In a single day, the rec centre signed up 1,665 children and adults for fall programs. Including after-school care, registration has logged 2,500 clients, up from 1,800 in 2010. “Within the first two hours the online registration was up 28 per cent,” Burtini noted.

The most popular programs are preschool and swimming and skating lessons, a reflection of the growing population of young families on the West Shore. Programs and lessons for school-aged children also fill up quickly.

To ease the stress on the first day of registration, Burtini suggests people talk to a receptionist at the rec centre and set up an online account, which must be done by a staff member. “We don’t allow people to make their own accounts because our database would be overloaded,” she said.

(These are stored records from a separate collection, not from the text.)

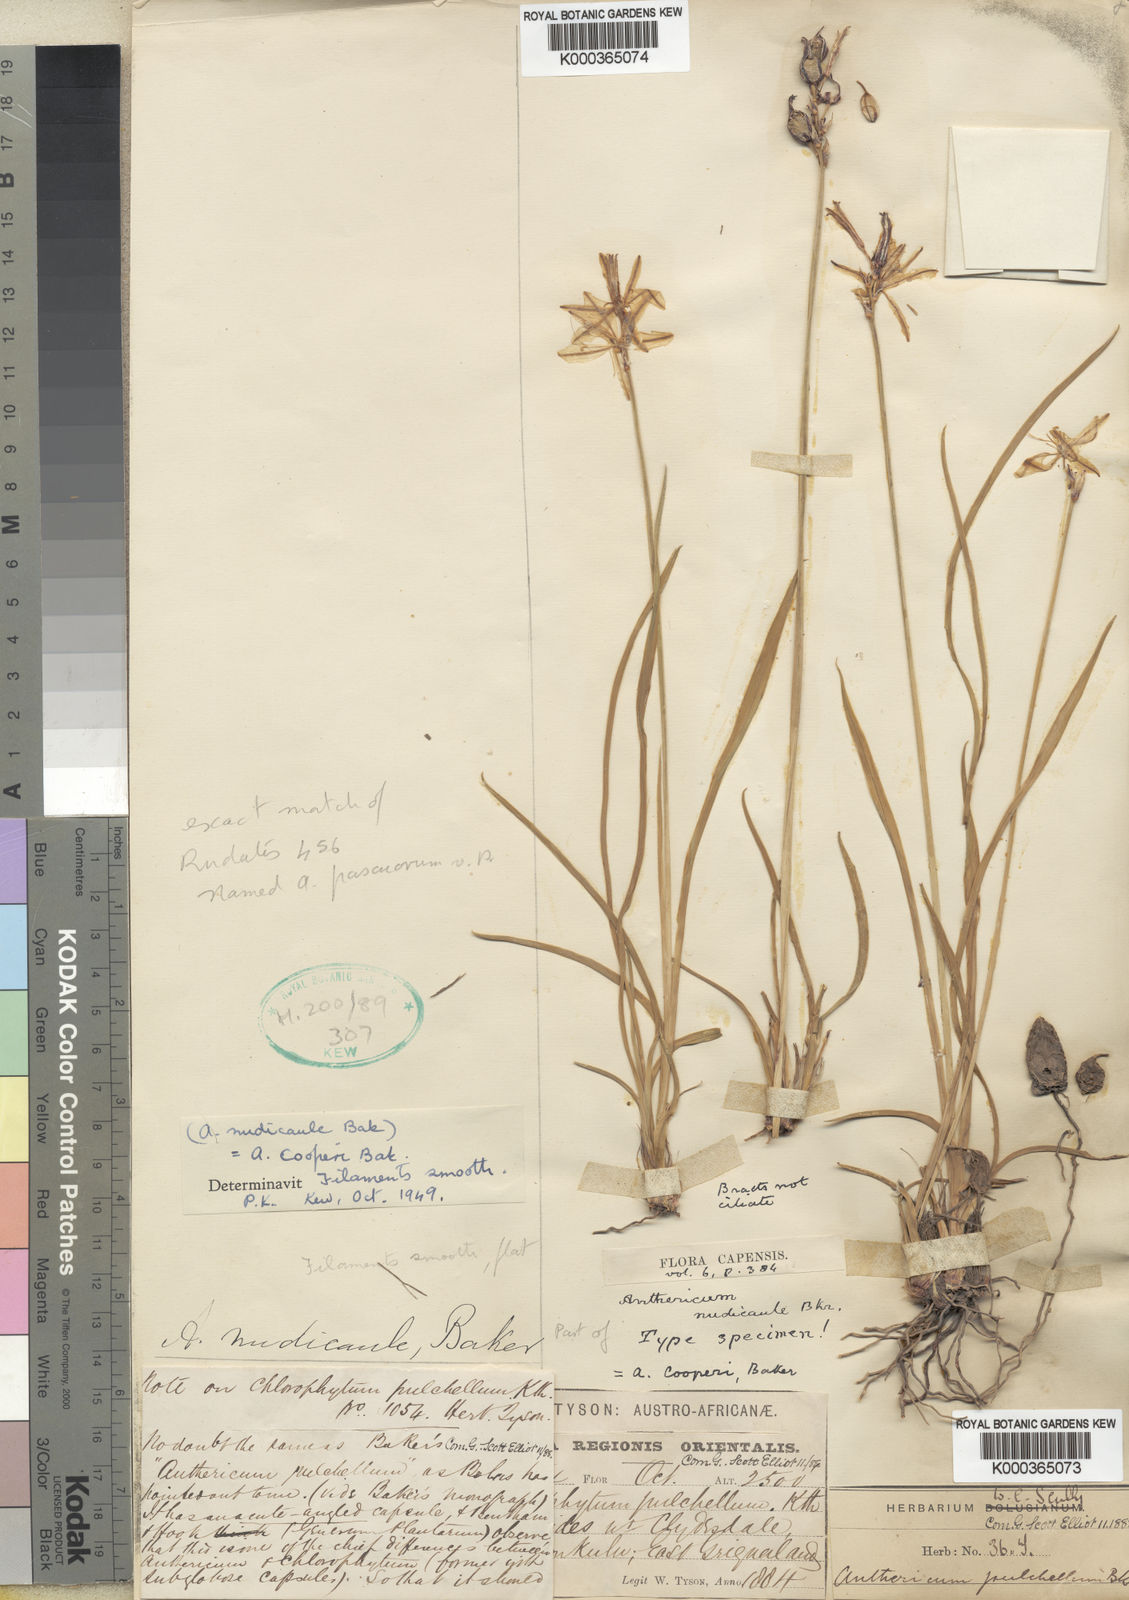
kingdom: Plantae
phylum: Tracheophyta
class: Liliopsida
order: Asparagales
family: Asparagaceae
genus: Chlorophytum
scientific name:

Before registering in person or on the phone, Burtini said the process goes smoother if parents research and know what programs their children want ahead of time.

Further easing the hectic fall registration, this year the recreation centre had after-school care sign up in June, instead of August alongside all the other programs. In June, parents were lined up at 4 a.m. for one of 45 coveted spots in after-school care.

“After-school care registration takes 20 to 30 minutes and signing up for yellow sea horse (swimming lessons) takes three minutes,” Burtini said. “You can see the level of frustration when someone wants to sign for lessons and are behind two people (registering for child care).”